Dream # 1 – I dreamt that I had a blog troll who left a comment on my blog telling me that the reason that I have not gotten pregnant yet is because I have no faith in God and that I’m a hypocrite and I’ll never get pregnant unless I commit my life to God and stop being a terrible sinner. It was a horrible mad comment and I remember seeing it as a whole paragraph and actually reading it and I remember everything it said.

I do know a possible reason for this dream occurring. A fellow football mom gave me a book called something like Supernatural Childbirth (I think that’s the title) and there is a specific chapter in there that begins on page 108 that is an entire 3 to 4 page long prayer to God regarding conception and being “barren”. I figured that I have absolutely nothing to lose at this point, and I do believe in the power of God, so I read the prayer last night before bed.

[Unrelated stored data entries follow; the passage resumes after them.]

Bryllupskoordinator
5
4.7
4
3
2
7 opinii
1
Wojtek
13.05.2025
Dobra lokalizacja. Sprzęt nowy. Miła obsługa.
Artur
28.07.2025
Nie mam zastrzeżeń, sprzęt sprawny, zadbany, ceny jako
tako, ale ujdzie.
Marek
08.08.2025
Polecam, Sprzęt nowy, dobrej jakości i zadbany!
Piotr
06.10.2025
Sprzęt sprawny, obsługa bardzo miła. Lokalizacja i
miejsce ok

I remember thinking while reading it that God would never bless me because I’m not good enough and I suck and I’m bad and blah blah blah, but I read the prayer anyway and I’m guessing this is where this dream originated.

Tonight is THE MOST FERTILE NIGHT OF THIS CYCLE and my damn husband just emailed me this mamby pamby email that he is getting sick and thinks he has a sinus infection and wah wah wah and DAMMIT!!!!!!!!!!!!! I’m so damn sick of this bullshit. I pump massive amounts of artificial hormones into my body, monitor my body all month long, fret over everything I put in my mouth, and ALL I ASK OF HIM is to have sex on 3 or 4 nights that I need him to, and I swear that every single month, there is something that prevents us from having sex during the most important days and I swear to GOD that if he doesn’t do it tonight I very well may have an actual truly really REAL nervous breakdown.

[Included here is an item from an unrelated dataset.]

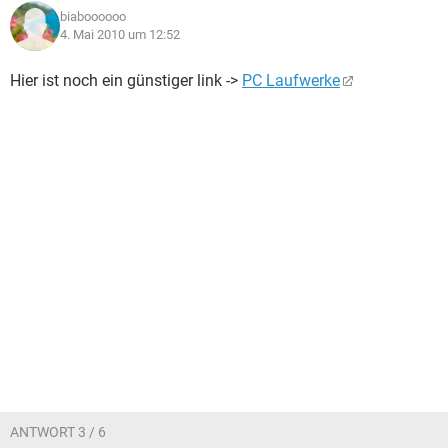
biaboooooo
4. Mai 2010 um 12:52
Hier ist noch ein günstiger link ->
PC Laufwerke
ANTWORT 3 / 6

Last cycle, there was that little ole fucker named Gustav that ruined it for us. The cycle before that was Ziggy’s end of quarter at work and he was stressed and working 70 hour weeks and collapsing by time he got home. The cycle before that, my sister was put on bed rest and living with us and it’s really hard to have boom boom when you’re up getting ice chips all night long and your bed ridden sister is in a room down the hall. Oh I can keep going…EVERY cycle has been SOMETHING. Everything will be fine and then Ovulation week comes and BAM – it all goes to SHIT and then as soon as I finish ovulating, it’s magically delicious again.

And people say “relax” and it will happen. “Stop trying” and then it will happen. NO! See, I have a physical condition that will NEVER allow it to “just happen”. Maybe when I was 20 and weighed 30 pounds less and was still young enough, even with my condition, it maybe could just happen, but not now, not anymore. And I’m just so sick of this – so sick of the trying and the fighting and the begging and pleading with God and the feelings of desperation that get so intense that you question the existence of your faith and your God, and you question your inner strength and wonder if you could even still resist the temptation if the devil himself sat on the edge of your bed and promised you a pregnancy in exchange of your soul.

And I’m sorry if I sound like a raging mad lunatic, but this is my blog and this is how I feel and I’m obviously hormonal thanks to the 100’s of milligrams that I purposely pumped into my body to create this very occurrence, and if you tell me to “relax” or “let go” or anything like that, I may bust a cap in your ass at this point so please tread lightly. I’ll let you know tomorrow how tonight goes. This is it – tonight and tomorrow night and that’s all the chances I get for month # 13 before it’s over and I get to begin the arduous task of building up my hopes for month # 14.

1 comment:

Momma Brinkley said...

GET MAD! Maybe even cry a little! This is frustrating stuff and it sucks when the one you love the most won't cooperate! I mean, if we could fertilize ourselves it would be MUCH easier! You have spent TOO MUCH money on drugs for him to act this way! I mean, how much pain could he be in that boom-boom would be too much?!?!?!

I have the book...Supernatural Childbirth. I said that prayer everyday for 6 months! I too had those feelings of I'm not worthy....but you can't think that way. God loves us no matter what!!!